#### Dataset records
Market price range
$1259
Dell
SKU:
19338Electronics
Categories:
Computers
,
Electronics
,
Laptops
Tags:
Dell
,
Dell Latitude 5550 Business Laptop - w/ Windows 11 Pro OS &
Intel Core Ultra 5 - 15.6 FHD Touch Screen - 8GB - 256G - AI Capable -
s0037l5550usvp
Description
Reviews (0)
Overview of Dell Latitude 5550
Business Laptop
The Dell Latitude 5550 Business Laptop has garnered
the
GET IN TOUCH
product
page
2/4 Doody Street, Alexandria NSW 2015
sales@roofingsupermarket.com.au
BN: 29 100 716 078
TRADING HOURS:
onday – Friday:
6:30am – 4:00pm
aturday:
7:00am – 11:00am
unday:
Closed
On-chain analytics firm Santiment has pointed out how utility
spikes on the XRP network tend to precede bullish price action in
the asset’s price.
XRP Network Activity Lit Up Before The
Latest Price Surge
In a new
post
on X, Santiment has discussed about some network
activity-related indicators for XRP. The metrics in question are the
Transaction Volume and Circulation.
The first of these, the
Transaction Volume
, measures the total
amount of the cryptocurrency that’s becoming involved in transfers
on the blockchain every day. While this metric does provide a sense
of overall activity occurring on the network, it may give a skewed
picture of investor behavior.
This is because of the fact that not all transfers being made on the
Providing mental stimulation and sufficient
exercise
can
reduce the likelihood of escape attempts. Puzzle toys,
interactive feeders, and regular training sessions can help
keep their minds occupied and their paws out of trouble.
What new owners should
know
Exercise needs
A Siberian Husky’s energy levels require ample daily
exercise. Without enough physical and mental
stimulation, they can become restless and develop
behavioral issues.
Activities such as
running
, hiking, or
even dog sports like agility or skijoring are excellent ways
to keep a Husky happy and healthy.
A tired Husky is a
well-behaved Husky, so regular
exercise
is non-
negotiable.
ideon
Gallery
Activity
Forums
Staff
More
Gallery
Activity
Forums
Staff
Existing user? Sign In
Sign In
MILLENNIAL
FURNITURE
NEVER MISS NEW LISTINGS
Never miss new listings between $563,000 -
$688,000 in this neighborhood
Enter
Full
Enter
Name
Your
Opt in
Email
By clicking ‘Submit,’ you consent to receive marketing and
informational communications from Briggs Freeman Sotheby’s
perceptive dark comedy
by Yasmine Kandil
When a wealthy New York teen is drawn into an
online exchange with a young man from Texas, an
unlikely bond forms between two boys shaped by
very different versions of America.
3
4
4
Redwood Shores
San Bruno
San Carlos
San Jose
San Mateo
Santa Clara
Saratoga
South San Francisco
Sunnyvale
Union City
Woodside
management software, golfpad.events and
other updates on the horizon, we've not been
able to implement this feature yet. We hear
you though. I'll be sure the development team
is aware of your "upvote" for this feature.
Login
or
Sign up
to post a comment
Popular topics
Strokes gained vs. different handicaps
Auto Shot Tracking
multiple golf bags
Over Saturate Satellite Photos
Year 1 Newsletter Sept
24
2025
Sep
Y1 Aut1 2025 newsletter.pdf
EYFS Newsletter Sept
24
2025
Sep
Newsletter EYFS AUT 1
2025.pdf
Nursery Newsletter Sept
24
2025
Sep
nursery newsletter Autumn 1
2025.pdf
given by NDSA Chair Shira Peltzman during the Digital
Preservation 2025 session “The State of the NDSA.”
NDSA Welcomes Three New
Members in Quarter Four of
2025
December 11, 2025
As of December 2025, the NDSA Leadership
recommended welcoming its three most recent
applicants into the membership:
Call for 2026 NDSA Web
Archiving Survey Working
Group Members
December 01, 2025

#### Task to carry out
Quote verbatim every line of the rows, starting at the first line and ending at the line that contains "stimulation, they can", with both ends included.

#### Output for this exercise
Market price range
$1259
Dell
SKU:
19338Electronics
Categories:
Computers
,
Electronics
,
Laptops
Tags:
Dell
,
Dell Latitude 5550 Business Laptop - w/ Windows 11 Pro OS &
Intel Core Ultra 5 - 15.6 FHD Touch Screen - 8GB - 256G - AI Capable -
s0037l5550usvp
Description
Reviews (0)
Overview of Dell Latitude 5550
Business Laptop
The Dell Latitude 5550 Business Laptop has garnered
the
GET IN TOUCH
product
page
2/4 Doody Street, Alexandria NSW 2015
sales@roofingsupermarket.com.au
BN: 29 100 716 078
TRADING HOURS:
onday – Friday:
6:30am – 4:00pm
aturday:
7:00am – 11:00am
unday:
Closed
On-chain analytics firm Santiment has pointed out how utility
spikes on the XRP network tend to precede bullish price action in
the asset’s price.
XRP Network Activity Lit Up Before The
Latest Price Surge
In a new
post
on X, Santiment has discussed about some network
activity-related indicators for XRP. The metrics in question are the
Transaction Volume and Circulation.
The first of these, the
Transaction Volume
, measures the total
amount of the cryptocurrency that’s becoming involved in transfers
on the blockchain every day. While this metric does provide a sense
of overall activity occurring on the network, it may give a skewed
picture of investor behavior.
This is because of the fact that not all transfers being made on the
Providing mental stimulation and sufficient
exercise
can
reduce the likelihood of escape attempts. Puzzle toys,
interactive feeders, and regular training sessions can help
keep their minds occupied and their paws out of trouble.
What new owners should
know
Exercise needs
A Siberian Husky’s energy levels require ample daily
exercise. Without enough physical and mental
stimulation, they can become restless and develop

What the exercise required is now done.